SUPPLIED TEXT —
══════════

This memo serves to offer three solutions that users can implement
should their ISP block, or begin blocking, outgoing Email.
The methodology implemented by many ISPs, and under consideration
by many others, is to block Port 25 traffic. This implies that outgoing
email traffic will either need to go out through the ISP’s
email server or it will be blocked. Therefore, members of the FDU
community using an email client such as Outlook or Pegasus Mail,
configured to use the FDU mail server for incoming and outgoing
mail, will be unable to send mail using their ISP’s connection.
There are three methodologies that can be implemented to alleviate
the difficulties in accessing email if an ISP has blocked Port 25
Users can access E-mail using the NetID interface, accessible
from any web browser. Using the NetID interface provides a direct
connection to the FDU email server and bypasses Port 25 traffic
blocking. The NetID interface can be accessed from any browser,
is ISP independent, and offers the most ubiquitous service.
Users can implement a Virtual Private Network (VPN) connection between
their computer and the FDU network. This methodology offers secure
remote access to university network resources and the Internet.
However, this does require the installation and configuration of
VPN client software on a user’s computer.
Users can create additional email client configurations that will
access email using different incoming and outgoing email servers,
depending upon user location. For example, Outlook can be configured
to have two or more client configurations. One configuration might
be used when the user is logged onto the FDU network while on campus,
and another might be used when the user is at home using an ISP.

══════════

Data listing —
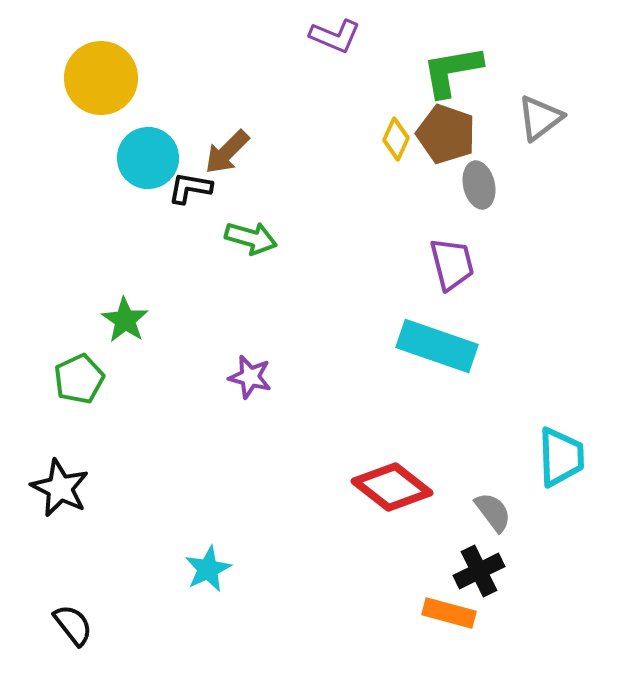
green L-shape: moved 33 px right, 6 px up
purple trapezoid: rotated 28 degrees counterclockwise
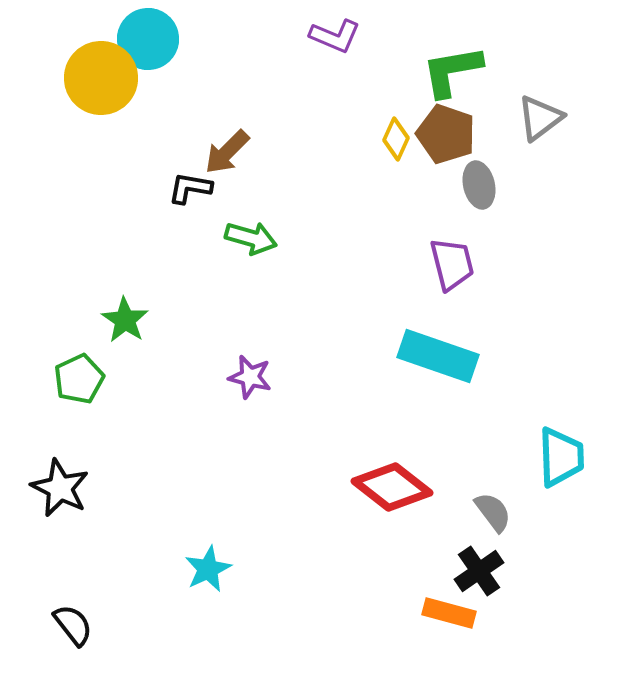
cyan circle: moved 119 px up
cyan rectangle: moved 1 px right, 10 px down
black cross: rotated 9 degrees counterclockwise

══════════

TASKS AND EXERCISES —
A. Return the stretch of the Port 25 memo from "There are three" through "a user’s computer.", copied word for word.
B. Supply the next part of the Port 25 memo, picking up after its final sentence.

FINAL RESULTS —
A.
There are three methodologies that can be implemented to alleviate
the difficulties in accessing email if an ISP has blocked Port 25
Users can access E-mail using the NetID interface, accessible
from any web browser. Using the NetID interface provides a direct
connection to the FDU email server and bypasses Port 25 traffic
blocking. The NetID interface can be accessed from any browser,
is ISP independent, and offers the most ubiquitous service.
Users can implement a Virtual Private Network (VPN) connection between
their computer and the FDU network. This methodology offers secure
remote access to university network resources and the Internet.
However, this does require the installation and configuration of
VPN client software on a user’s computer.

B.
Each configuration will be set up to use the correct incoming and
outgoing email servers.
Detailed information regarding establishing a VPN connection, or
creating additional email client profiles, can be found at following
How to download and install VPN software
for Windows 2000/XP/Vista
How to configure Outlook Express to use my
home ISP Outgoing mail server
How to configure Outlook 2002 to use my home
ISP Outgoing mail server
How to configure Outlook 2003 to use my home
ISP Outgoing mail server
Additionally, users may contact the University Technical Assistance
Center (UTAC) at extension 8822 for guidance and support. The UTAC
is available 24x7 to assist you.
It should be noted that Port 25 blocking is implemented by ISPs
and not FDU. In response, the technical teams at FDU will continue
to monitor industry trending and offer up proactive measures to
minimize disruption to important services.